С дурными привычками или с безвкусицей в одежде учениц Леонид Владимирович боролся мягкой шуткой. Когда наши девочки повзрослели и стали особенно тщательно следить за своими прическами и походкой, Леонид Владимирович, не называя никого из них по имени, рассказывал нам, что происходит в этом возрасте, как девочки начинают ходить, покачивая бедрами (и рискуя, по его словам, получить «вывих таза», им, конечно, придуманный) или устраивая себе кудельки, и в чем состоит вкус о ГПС-МПР. Он даже читал нам в классе о Дж. Бреммеле из книги поэта-символиста М. Кузьмина «О дендизме», но не для того, чтобы восславить дендизм, а скорее для того, чтобы раскрыть нам сложность того, что может быть названо красивым поведением, хорошей одеждой, умением ее носить, и еще, я думаю, для того, чтобы вышутить фатовство и пижонство у мальчишек.

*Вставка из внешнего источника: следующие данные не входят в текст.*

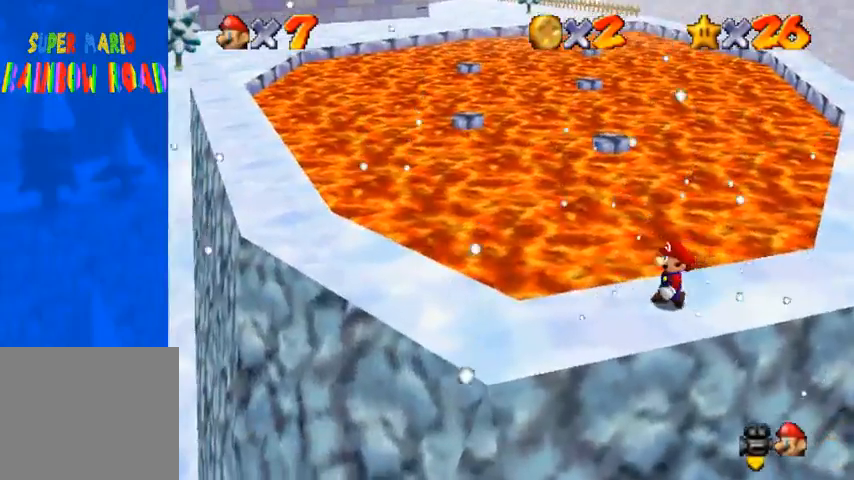
{"buttons": [], "left_stick": "center", "right_stick": "center", "events": []}
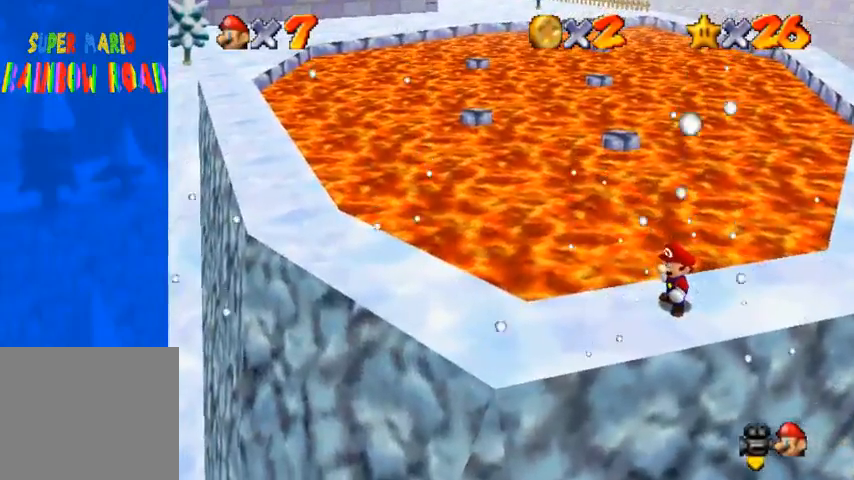
{"buttons": [], "left_stick": "center", "right_stick": "center", "events": [[233, "L1", "down"], [333, "L1", "up"]]}
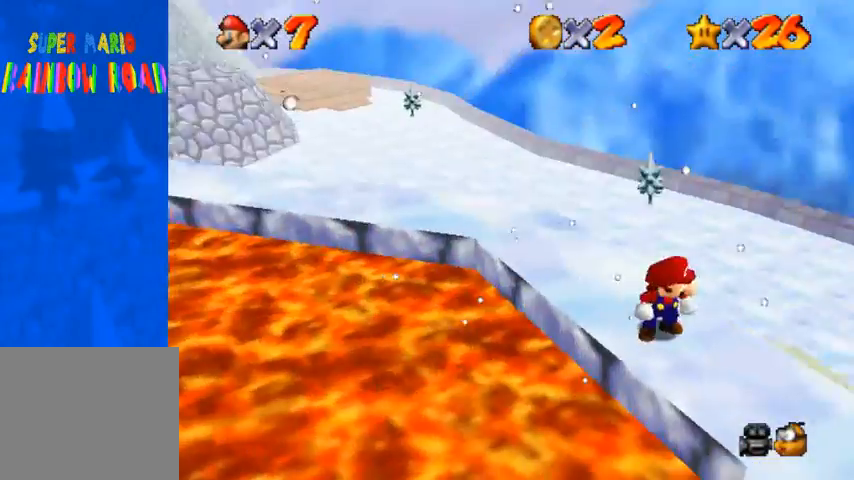
{"buttons": ["L1"], "left_stick": "center", "right_stick": "center", "events": [[67, "left_stick", "down-left"], [267, "left_stick", "center"], [400, "L1", "down"]]}
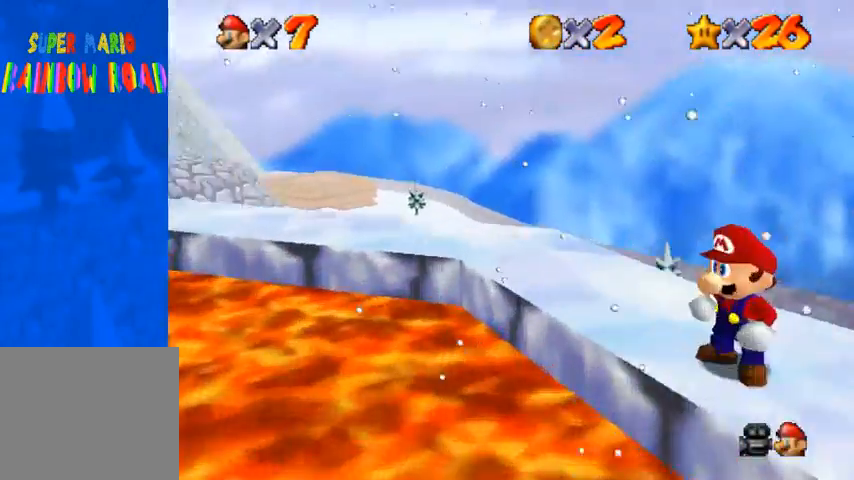
{"buttons": [], "left_stick": "center", "right_stick": "up", "events": [[33, "L1", "up"], [33, "right_stick", "up"], [200, "right_stick", "center"], [333, "right_stick", "up"]]}
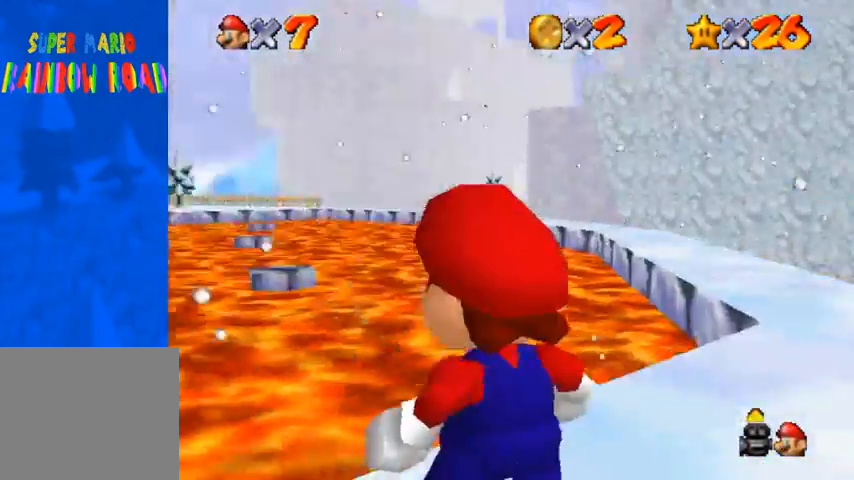
{"buttons": [], "left_stick": "center", "right_stick": "down", "events": [[67, "right_stick", "center"], [167, "right_stick", "down"]]}
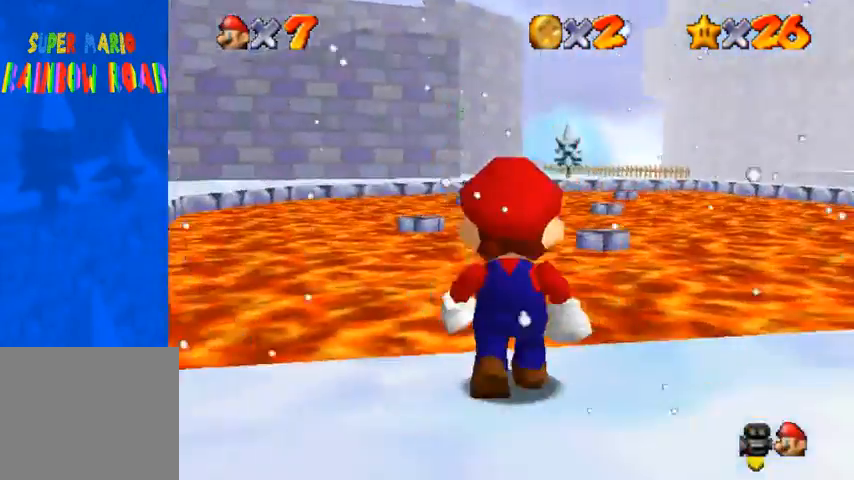
{"buttons": [], "left_stick": "center", "right_stick": "center", "events": [[67, "right_stick", "center"]]}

Как много лет прошло с тех пор, но как много запомнилось из его наставлений на всю жизнь! Впрочем, то, что он говорил и показывал нам, нельзя назвать наставлениями. Все было сказано ненарочито, при случае, шутливо, мягко, «по-чеховски».
В каждом из учеников он умел открыть интересные стороны — интересные и для самого ученика, и для окружающих. Он рассказывал об ученике в другом классе, и как было интересно узнать потом об этом от других! Он помогал каждому найти себя: в одном он открывал какую-то национальную черту (всегда хорошую), в другом — нравственную черту (доброту или любовь к «маленьким»), в третьем — вкус, в четвертом — остроумие, но не просто выделял чье-то остроумие, а умел охарактеризовать особенность этого остроумия: «холодный остряк», «украинский юмор» (и непременно с пояснением, в чем состоит этот украинский юмор), в пятом открывал философа.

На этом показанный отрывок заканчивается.